MATERIAL SHOWN section start
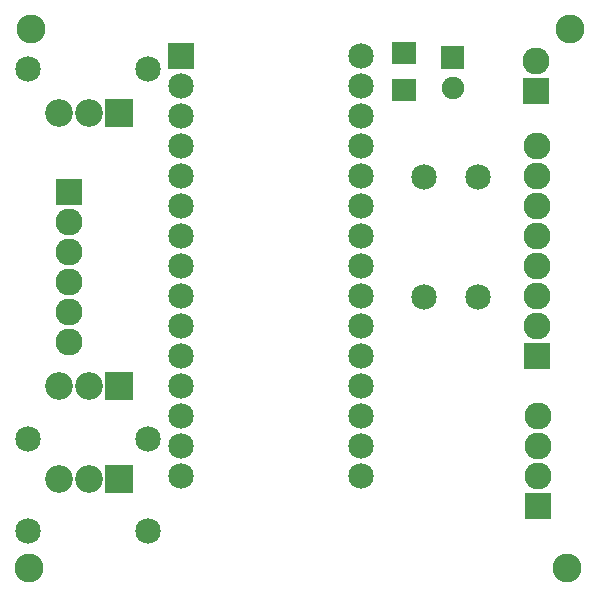
<source format=gts>
G04 MADE WITH FRITZING*
G04 WWW.FRITZING.ORG*
G04 DOUBLE SIDED*
G04 HOLES PLATED*
G04 CONTOUR ON CENTER OF CONTOUR VECTOR*
%ASAXBY*%
%FSLAX23Y23*%
%MOIN*%
%OFA0B0*%
%SFA1.0B1.0*%
%ADD10C,0.090000*%
%ADD11C,0.096614*%
%ADD12C,0.085000*%
%ADD13C,0.092000*%
%ADD14C,0.075000*%
%ADD15R,0.090000X0.090000*%
%ADD16R,0.084803X0.072992*%
%ADD17R,0.092000X0.092000*%
%ADD18R,0.085000X0.085000*%
%ADD19R,0.001000X0.001000*%
%LNMASK1*%
G90*
G70*
G54D10*
X214Y1336D03*
X214Y1236D03*
X214Y1136D03*
X214Y1036D03*
X214Y936D03*
X214Y836D03*
X1778Y290D03*
X1778Y390D03*
X1778Y490D03*
X1778Y590D03*
X1771Y1674D03*
X1771Y1774D03*
G54D11*
X1876Y83D03*
X1885Y1882D03*
X81Y83D03*
X89Y1882D03*
G54D12*
X479Y1747D03*
X79Y1747D03*
X479Y513D03*
X79Y513D03*
X479Y206D03*
X79Y206D03*
X1578Y1386D03*
X1578Y986D03*
X1399Y1386D03*
X1399Y986D03*
G54D13*
X382Y1601D03*
X282Y1601D03*
X182Y1601D03*
X382Y692D03*
X282Y692D03*
X182Y692D03*
X382Y381D03*
X282Y381D03*
X182Y381D03*
G54D14*
X1495Y1784D03*
X1495Y1684D03*
X1495Y1784D03*
X1495Y1684D03*
G54D10*
X1775Y791D03*
X1775Y891D03*
X1775Y991D03*
X1775Y1091D03*
X1775Y1191D03*
X1775Y1291D03*
X1775Y1391D03*
X1775Y1491D03*
G54D12*
X590Y1792D03*
X1190Y1792D03*
X590Y1692D03*
X1190Y1692D03*
X590Y1592D03*
X1190Y1592D03*
X590Y1492D03*
X1190Y1492D03*
X590Y1392D03*
X1190Y1392D03*
X590Y1292D03*
X1190Y1292D03*
X590Y1192D03*
X1190Y1192D03*
X590Y1092D03*
X1190Y1092D03*
X590Y992D03*
X1190Y992D03*
X590Y892D03*
X1190Y892D03*
X590Y792D03*
X1190Y792D03*
X590Y692D03*
X1190Y692D03*
X590Y592D03*
X1190Y592D03*
X590Y492D03*
X1190Y492D03*
X590Y392D03*
X1190Y392D03*
G54D15*
X214Y1336D03*
X1778Y290D03*
X1771Y1674D03*
G54D16*
X1331Y1800D03*
X1331Y1678D03*
G54D17*
X382Y1601D03*
X382Y692D03*
X382Y381D03*
G54D15*
X1775Y791D03*
G54D18*
X590Y1792D03*
G54D19*
X1457Y1822D02*
X1531Y1822D01*
X1457Y1821D02*
X1531Y1821D01*
X1457Y1820D02*
X1531Y1820D01*
X1457Y1819D02*
X1531Y1819D01*
X1457Y1818D02*
X1531Y1818D01*
X1457Y1817D02*
X1531Y1817D01*
X1457Y1816D02*
X1531Y1816D01*
X1457Y1815D02*
X1531Y1815D01*
X1457Y1814D02*
X1531Y1814D01*
X1457Y1813D02*
X1531Y1813D01*
X1457Y1812D02*
X1531Y1812D01*
X1457Y1811D02*
X1531Y1811D01*
X1457Y1810D02*
X1531Y1810D01*
X1457Y1809D02*
X1531Y1809D01*
X1457Y1808D02*
X1531Y1808D01*
X1457Y1807D02*
X1531Y1807D01*
X1457Y1806D02*
X1531Y1806D01*
X1457Y1805D02*
X1531Y1805D01*
X1457Y1804D02*
X1531Y1804D01*
X1457Y1803D02*
X1531Y1803D01*
X1457Y1802D02*
X1531Y1802D01*
X1457Y1801D02*
X1531Y1801D01*
X1457Y1800D02*
X1531Y1800D01*
X1457Y1799D02*
X1531Y1799D01*
X1457Y1798D02*
X1531Y1798D01*
X1457Y1797D02*
X1531Y1797D01*
X1457Y1796D02*
X1531Y1796D01*
X1457Y1795D02*
X1531Y1795D01*
X1457Y1794D02*
X1531Y1794D01*
X1457Y1793D02*
X1490Y1793D01*
X1498Y1793D02*
X1531Y1793D01*
X1457Y1792D02*
X1488Y1792D01*
X1500Y1792D02*
X1531Y1792D01*
X1457Y1791D02*
X1487Y1791D01*
X1501Y1791D02*
X1531Y1791D01*
X1457Y1790D02*
X1486Y1790D01*
X1502Y1790D02*
X1531Y1790D01*
X1457Y1789D02*
X1486Y1789D01*
X1502Y1789D02*
X1531Y1789D01*
X1457Y1788D02*
X1485Y1788D01*
X1503Y1788D02*
X1531Y1788D01*
X1457Y1787D02*
X1485Y1787D01*
X1503Y1787D02*
X1531Y1787D01*
X1457Y1786D02*
X1485Y1786D01*
X1503Y1786D02*
X1531Y1786D01*
X1457Y1785D02*
X1485Y1785D01*
X1503Y1785D02*
X1531Y1785D01*
X1457Y1784D02*
X1485Y1784D01*
X1503Y1784D02*
X1531Y1784D01*
X1457Y1783D02*
X1485Y1783D01*
X1503Y1783D02*
X1531Y1783D01*
X1457Y1782D02*
X1485Y1782D01*
X1503Y1782D02*
X1531Y1782D01*
X1457Y1781D02*
X1485Y1781D01*
X1503Y1781D02*
X1531Y1781D01*
X1457Y1780D02*
X1486Y1780D01*
X1502Y1780D02*
X1531Y1780D01*
X1457Y1779D02*
X1486Y1779D01*
X1502Y1779D02*
X1531Y1779D01*
X1457Y1778D02*
X1487Y1778D01*
X1501Y1778D02*
X1531Y1778D01*
X1457Y1777D02*
X1489Y1777D01*
X1499Y1777D02*
X1531Y1777D01*
X1457Y1776D02*
X1492Y1776D01*
X1496Y1776D02*
X1531Y1776D01*
X1457Y1775D02*
X1531Y1775D01*
X1457Y1774D02*
X1531Y1774D01*
X1457Y1773D02*
X1531Y1773D01*
X1457Y1772D02*
X1531Y1772D01*
X1457Y1771D02*
X1531Y1771D01*
X1457Y1770D02*
X1531Y1770D01*
X1457Y1769D02*
X1531Y1769D01*
X1457Y1768D02*
X1531Y1768D01*
X1457Y1767D02*
X1531Y1767D01*
X1457Y1766D02*
X1531Y1766D01*
X1457Y1765D02*
X1531Y1765D01*
X1457Y1764D02*
X1531Y1764D01*
X1457Y1763D02*
X1531Y1763D01*
X1457Y1762D02*
X1531Y1762D01*
X1457Y1761D02*
X1531Y1761D01*
X1457Y1760D02*
X1531Y1760D01*
X1457Y1759D02*
X1531Y1759D01*
X1457Y1758D02*
X1531Y1758D01*
X1457Y1757D02*
X1531Y1757D01*
X1457Y1756D02*
X1531Y1756D01*
X1457Y1755D02*
X1531Y1755D01*
X1457Y1754D02*
X1531Y1754D01*
X1457Y1753D02*
X1531Y1753D01*
X1457Y1752D02*
X1531Y1752D01*
X1457Y1751D02*
X1531Y1751D01*
X1457Y1750D02*
X1531Y1750D01*
X1457Y1749D02*
X1531Y1749D01*
X1457Y1748D02*
X1531Y1748D01*
D02*
G04 End of Mask1*
M02*
</source>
MATERIAL SHOWN section end
• TASK REQUIREMENTS: How many lines in this material contain the string "FRITZING"? Only the number is wanted.

• SOLUTION TO THE EXERCISE: 2